Thank you for the question, Neil. We take great pride in our position. In an industry like ours, having a strong and pristine balance sheet is crucial. We have never set a cash target, and that remains true today. We are excited to be in a unique situation where we can improve our balance sheet this year while also returning over $5 billion, specifically $5.1 billion, to our shareholders. Regarding our balance sheet, we have some strategic initiatives, including a $5 billion buyback authorization that we plan to use opportunistically. This strategy allows us to maintain more cash on our balance sheet than we have historically. Overall, our company strategy is focused on creating long-term value and strategically managing our balance sheet to make counter-cyclical investments. We aim to have operational and reserve cash to avoid commercial paper reliance. In a cyclical industry like ours, having a strong balance sheet gives us the flexibility to create value. We are dedicated to our free cash flow priorities, which include growing a sustainable regular dividend and committing at least 60% of our free cash flow.

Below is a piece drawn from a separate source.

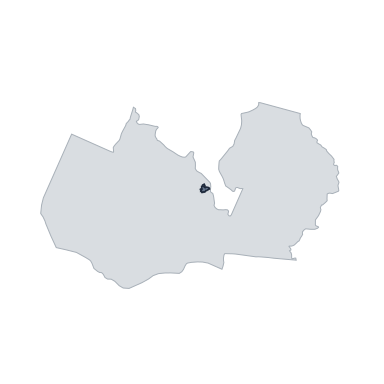 location of Kitwe, Copperbelt, Zambia, rotated 24°
{"feature_id": "96606910B1018737914833", "entity_name": "Kitwe", "entity_type": "district", "adm_level": 2, "iso_a3": "ZMB", "parent_name": "Zambia", "parent_adm1": "Copperbelt", "projection": "mercator", "projection_center": [28.274, -12.828], "detail": "fine", "context": "in_parent", "style": "filled", "palette": "slate", "viewbox_px": 384, "rotation_deg": 24, "n_neighbors": 0, "source": "geoboundaries", "source_scale": "gbopen_adm2", "svg_char_len": 5600}
<svg xmlns="http://www.w3.org/2000/svg" viewBox="0 0 384 384"><g transform="rotate(24 192 192)"><path d="M250.8,250.4L235.6,250.4L230.1,251.7L225.5,253.6L220.1,256.5L217.0,258.6L216.1,259.7L215.7,262.3L215.7,266.2L215.1,269.0L213.5,271.5L205.2,274.7L199.8,277.2L194.6,280.2L190.5,284.2L187.8,289.0L183.3,295.0L173.7,305.7L168.2,307.7L163.6,307.2L158.0,305.0L153.6,304.5L150.3,305.9L147.3,305.5L144.5,303.3L142.2,302.4L140.3,303.1L137.9,302.9L133.5,301.7L129.7,297.9L127.6,296.3L126.0,295.7L121.5,295.1L111.0,294.2L100.1,296.1L90.6,298.0L80.9,289.5L71.5,280.6L69.5,278.3L66.0,275.3L63.5,273.8L62.5,273.1L59.9,265.1L58.6,257.8L58.5,188.1L101.1,188.1L103.9,187.8L104.0,187.1L102.0,183.4L102.1,182.1L102.7,179.6L104.5,174.5L104.6,172.9L103.8,167.4L103.9,164.4L104.4,158.3L104.1,156.2L105.1,153.4L105.4,151.6L105.8,150.8L105.3,148.7L104.5,141.4L104.0,138.4L106.5,138.8L107.4,140.3L107.8,142.0L109.0,142.1L112.0,143.0L113.1,144.4L113.8,147.3L113.4,148.8L112.4,150.0L113.4,151.1L115.4,151.8L116.6,151.6L120.0,149.6L123.1,148.8L124.8,148.3L131.8,147.0L133.2,146.3L134.2,146.3L134.9,146.9L134.2,148.9L134.0,150.8L134.9,154.3L135.6,155.9L137.0,157.1L138.1,157.7L139.3,158.9L141.7,158.7L147.1,160.5L148.7,161.3L151.0,162.1L152.6,162.4L158.2,163.0L164.0,164.0L167.1,164.1L169.2,163.9L170.8,163.4L171.7,162.8L172.1,162.3L174.3,155.7L175.4,155.2L176.9,154.9L177.7,155.5L178.7,159.6L182.9,163.4L184.4,166.5L185.4,169.2L186.4,170.0L188.0,170.9L190.6,171.2L192.9,171.3L204.3,175.9L205.5,176.8L206.9,179.3L207.8,182.0L208.7,184.2L210.2,184.7L211.5,184.8L212.8,186.3L213.8,187.7L217.2,193.1L217.6,195.3L219.3,196.7L221.5,197.4L223.6,197.4L224.8,196.8L227.7,195.7L230.0,194.4L231.6,193.9L232.6,194.2L233.4,195.1L233.8,197.8L235.5,198.7L236.7,198.4L237.1,197.3L237.2,196.8L237.1,168.3L236.1,168.5L234.8,169.3L231.7,169.4L230.6,170.0L230.2,170.9L230.4,172.1L230.5,173.7L230.0,174.5L228.7,174.8L226.8,174.1L223.3,173.3L220.4,172.8L218.3,170.7L215.5,167.5L213.7,165.9L209.2,162.5L208.5,161.9L207.1,160.3L206.0,157.6L204.9,154.6L204.3,152.6L205.3,149.6L207.9,139.8L208.5,136.8L210.7,133.7L210.9,130.9L210.0,127.4L210.2,125.4L210.5,114.2L209.9,110.7L208.5,106.8L205.3,101.3L205.3,100.2L210.2,96.6L211.7,95.3L214.2,92.4L216.0,90.0L217.1,88.0L217.5,85.5L216.6,83.1L218.3,82.6L259.0,76.3L259.5,78.0L260.8,80.8L262.2,82.8L263.9,84.6L265.4,85.7L266.4,86.0L272.7,85.9L274.9,87.0L276.9,88.3L277.4,90.5L278.6,91.8L280.0,92.9L280.6,93.0L281.7,92.7L283.3,92.7L284.9,93.2L285.6,93.6L285.7,95.4L286.2,96.2L288.3,96.5L290.5,96.7L292.5,97.9L294.8,98.1L297.4,98.6L298.6,99.9L301.4,101.2L304.8,102.4L308.5,104.4L308.6,105.0L309.2,106.2L309.9,107.0L309.9,108.2L310.2,109.4L311.2,109.7L312.0,109.7L312.7,108.9L313.7,108.9L314.8,109.5L315.2,110.8L316.1,112.6L317.4,113.8L318.4,114.9L318.0,117.1L317.5,119.0L319.3,120.9L321.8,122.8L322.4,123.6L322.6,126.3L323.0,127.2L324.6,129.5L325.5,131.0L325.4,131.8L321.0,136.3L318.2,137.0L317.0,137.9L316.3,138.9L318.1,143.3L319.0,145.0L318.2,147.2L316.5,150.8L315.7,151.1L315.5,153.8L316.1,154.8L316.9,155.6L317.3,157.5L317.2,162.1L316.1,167.3L318.1,171.9L318.8,172.4L321.6,172.4L322.0,172.8L321.4,174.1L319.4,176.1L315.9,177.7L310.8,179.4L309.8,181.1L309.1,183.5L309.7,184.9L310.3,185.7L310.1,187.8L309.7,190.1L309.8,191.8L309.6,193.4L308.9,194.1L308.0,196.5L307.0,198.8L306.1,199.9L304.8,201.0L302.8,201.9L302.8,202.4L305.1,203.5L305.7,204.2L305.9,204.8L305.0,206.0L306.0,206.7L307.3,207.3L308.5,208.8L309.9,211.8L310.2,212.1L310.6,212.1L311.3,211.8L312.7,210.6L313.7,210.2L314.9,211.9L293.7,219.2L288.7,220.7L281.3,223.3L278.9,224.2L276.9,225.2L257.2,230.9L254.1,232.0L247.1,234.9L246.9,235.4L246.9,236.8L247.6,239.5L248.8,242.0L249.8,243.5L250.5,247.2L250.8,250.4Z" fill="#d9dde1" stroke="#a8b0b8" stroke-width="1"/><path d="M198.5,186.2L198.5,186.3L198.7,186.5L198.8,186.6L199.0,186.6L199.1,186.8L199.3,186.9L199.4,187.0L199.5,187.0L199.7,187.3L199.8,187.2L199.8,187.3L199.9,187.2L199.9,187.3L200.0,187.4L200.0,187.5L200.1,187.8L200.3,187.9L200.3,188.0L200.5,188.1L200.8,188.3L201.0,188.3L201.0,188.2L201.1,187.9L201.3,187.9L201.4,188.0L201.5,187.9L201.8,187.8L201.8,187.7L202.0,187.7L202.0,187.8L202.1,187.7L202.1,187.8L202.2,187.7L202.3,187.7L202.3,187.4L202.5,187.3L202.5,187.2L202.8,187.1L203.0,187.1L203.3,187.1L203.4,186.9L203.5,186.9L203.6,186.7L203.8,186.7L204.0,185.4L204.0,185.0L204.3,185.0L204.6,184.9L204.8,184.9L204.9,184.7L205.0,184.6L205.1,184.4L205.2,184.0L205.2,183.9L205.3,183.9L205.5,183.8L205.6,183.7L205.6,183.4L205.7,183.2L205.8,183.0L206.0,183.0L206.0,182.9L206.3,182.6L206.5,182.5L206.5,182.4L206.7,182.2L206.8,182.1L206.3,181.4L206.2,181.3L205.9,181.4L205.7,181.4L205.4,181.3L205.2,181.4L204.9,181.3L204.9,181.2L204.7,181.2L204.5,181.3L204.4,181.3L204.2,181.3L204.0,181.5L203.9,181.5L203.7,181.6L203.4,181.7L203.2,181.6L203.0,181.8L202.9,182.0L202.7,182.2L202.7,182.3L202.6,182.5L202.4,182.7L202.5,182.7L202.4,182.7L202.3,182.8L202.2,182.8L201.9,182.8L201.6,182.7L201.7,182.4L201.5,182.2L201.4,182.2L201.4,181.9L201.5,181.9L201.4,181.8L201.2,181.8L201.2,181.7L201.3,181.7L201.5,181.5L201.6,181.4L201.5,181.2L201.4,181.1L201.2,181.1L201.2,180.9L201.1,180.7L200.9,180.7L200.7,180.6L200.6,180.4L200.4,180.3L200.3,180.2L200.2,180.2L200.1,179.9L199.9,179.8L199.8,180.0L199.6,180.3L199.4,180.6L199.3,180.8L199.1,180.9L198.9,181.1L198.8,181.4L199.2,181.5L199.3,181.6L199.8,182.3L198.5,183.0L199.1,184.2L199.2,184.3L199.3,184.5L199.5,184.7L199.6,184.8L199.8,184.9L199.8,185.0L200.0,185.1L200.1,185.3L200.1,185.5L199.9,185.6L199.7,185.7L199.3,185.4L199.3,185.5L199.2,185.7L199.1,185.8L198.9,186.0L198.7,186.3L198.5,186.2Z" fill="#64748b" stroke="#1e293b" stroke-width="1.5"/></g></svg>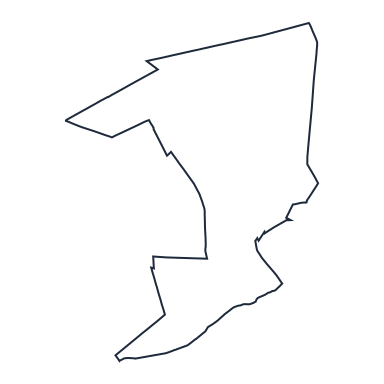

Both of these priorities are supported by our robust balance sheet and our commitment to acting wisely to maximize long-term returns for our shareholders.

Operator, Operator

That concludes the question-and-answer session. I will now pass the call back over to Mr. Yacob for final remarks.

Ezra Yacob, CEO

Thank you. We want to thank everyone for participating in the call this morning. And we especially want to thank our employees. They've delivered another outstanding quarter for all of EOG's shareholders. Thank you for listening.

Operator, Operator

That concludes the conference call. Thank you for your participation. You may now disconnect your lines.